Carmy’s attitude toward Lee in this scene ranges from openly hostile to merely wary, but Lee won’t be deterred from his quasi-parental efforts, because he knows Carmy needs them. Odenkirk manages the nearly impossible: portraying a Berzatto in a way that leaves me wanting more.
Robert Townsend
Given how much of The Bear is devoted to the topic of trauma parents inflict on children, one of its most important characters is Emmanuel Adamu (Townsend), Sydney’s father. A gentle, droll, unfailingly kind man, Emmanuel doesn’t give up trying to maintain contact with his very busy daughter, nor hold it against her when she does a poor job holding up her half of the relationship. When he has a mild heart attack halfway through the season, Sydney melts down in the hospital waiting room realizing for the first time that she could lose the most reliable figure of her life — the person whose support and belief in her has made her feel safe to pursue her potentially risky dreams.
I ended Season Four a little disappointed that the writing has turned Sydney into such a flake (justice for Chef Adam! she jerked him around for months!!!), but if someone like Emmanuel can love her this much, I guess she’s not all bad.
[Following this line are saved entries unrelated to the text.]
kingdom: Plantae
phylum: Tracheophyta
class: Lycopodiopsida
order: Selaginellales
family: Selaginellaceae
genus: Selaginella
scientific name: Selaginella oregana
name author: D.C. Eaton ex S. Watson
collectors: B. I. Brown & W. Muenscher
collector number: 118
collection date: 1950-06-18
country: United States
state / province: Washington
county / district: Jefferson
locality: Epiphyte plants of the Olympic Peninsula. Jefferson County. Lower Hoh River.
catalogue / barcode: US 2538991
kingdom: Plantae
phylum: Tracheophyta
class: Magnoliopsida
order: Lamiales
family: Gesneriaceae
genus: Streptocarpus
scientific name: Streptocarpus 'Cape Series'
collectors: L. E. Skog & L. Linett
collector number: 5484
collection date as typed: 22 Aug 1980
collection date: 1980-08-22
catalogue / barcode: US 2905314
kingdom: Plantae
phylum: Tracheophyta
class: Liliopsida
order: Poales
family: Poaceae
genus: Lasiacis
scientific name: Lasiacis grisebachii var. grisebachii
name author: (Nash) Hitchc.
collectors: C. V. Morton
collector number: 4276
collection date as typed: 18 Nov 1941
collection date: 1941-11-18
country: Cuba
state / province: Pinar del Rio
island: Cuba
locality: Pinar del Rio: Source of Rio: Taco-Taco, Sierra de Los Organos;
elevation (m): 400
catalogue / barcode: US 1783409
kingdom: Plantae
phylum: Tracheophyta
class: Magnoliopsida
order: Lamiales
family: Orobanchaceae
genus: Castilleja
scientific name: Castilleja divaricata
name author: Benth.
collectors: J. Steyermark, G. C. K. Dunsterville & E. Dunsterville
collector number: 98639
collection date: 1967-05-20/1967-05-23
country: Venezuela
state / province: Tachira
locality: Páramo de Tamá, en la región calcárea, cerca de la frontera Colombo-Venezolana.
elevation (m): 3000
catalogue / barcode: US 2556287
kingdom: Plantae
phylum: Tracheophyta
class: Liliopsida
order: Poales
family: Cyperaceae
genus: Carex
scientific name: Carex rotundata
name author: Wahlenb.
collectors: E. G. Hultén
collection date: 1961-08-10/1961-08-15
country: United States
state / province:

* For the purposes of this list, I’m not including guest stars who, though they’re very gifted — and, in most cases, deliver more elegantly subtle performances than some Oscar winners in the mix here — are less examples of stuntcasting than they are working character actors who managed to book parts Debra Messing** and Topher Grace** could have lobbied for. Adam Shapiro, Rene Gube (Rene), Mitra Jouhari (Kelly), Andrew Lopez (Garrett), Sarah Ramos (Jessica) and David Zayas (David): we love you! Be glad you’re not on a list with some of these people!
** Entirely hypothetical examples! I don’t know anything!